== Segment start ==
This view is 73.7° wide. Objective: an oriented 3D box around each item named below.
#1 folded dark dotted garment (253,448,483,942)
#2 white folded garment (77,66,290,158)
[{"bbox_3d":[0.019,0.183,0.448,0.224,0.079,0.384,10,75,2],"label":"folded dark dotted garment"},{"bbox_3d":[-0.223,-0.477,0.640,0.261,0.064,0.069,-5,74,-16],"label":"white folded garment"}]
== Segment end ==
== Segment start ==
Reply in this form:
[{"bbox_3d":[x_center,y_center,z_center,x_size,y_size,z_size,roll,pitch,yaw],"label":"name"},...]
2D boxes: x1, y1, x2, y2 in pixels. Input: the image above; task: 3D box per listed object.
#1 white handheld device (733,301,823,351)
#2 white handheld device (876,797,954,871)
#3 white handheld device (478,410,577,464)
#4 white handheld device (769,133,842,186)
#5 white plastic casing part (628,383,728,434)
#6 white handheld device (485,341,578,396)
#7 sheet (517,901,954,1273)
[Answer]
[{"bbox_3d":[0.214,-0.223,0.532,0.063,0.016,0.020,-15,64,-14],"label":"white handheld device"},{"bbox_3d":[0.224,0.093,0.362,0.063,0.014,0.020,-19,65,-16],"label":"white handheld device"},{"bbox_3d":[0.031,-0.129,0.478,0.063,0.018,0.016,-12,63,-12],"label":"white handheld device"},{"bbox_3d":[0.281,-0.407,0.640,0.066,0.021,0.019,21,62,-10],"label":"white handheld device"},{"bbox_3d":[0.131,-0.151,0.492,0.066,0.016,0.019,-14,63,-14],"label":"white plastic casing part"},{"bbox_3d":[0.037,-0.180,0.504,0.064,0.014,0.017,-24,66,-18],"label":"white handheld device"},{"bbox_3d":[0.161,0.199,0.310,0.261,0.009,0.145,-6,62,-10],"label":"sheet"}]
== Segment end ==
■ REQUIRED ACTION
Above are the entries. Quote exactly the lines from the one bearing "2D boxes: x1, y1, x2, y2" through the one bearing "#7 sheet (517,901,954,1273)".

■ YOUR SOLUTION
2D boxes: x1, y1, x2, y2 in pixels. Input: the image above; task: 3D box per listed object.
#1 white handheld device (733,301,823,351)
#2 white handheld device (876,797,954,871)
#3 white handheld device (478,410,577,464)
#4 white handheld device (769,133,842,186)
#5 white plastic casing part (628,383,728,434)
#6 white handheld device (485,341,578,396)
#7 sheet (517,901,954,1273)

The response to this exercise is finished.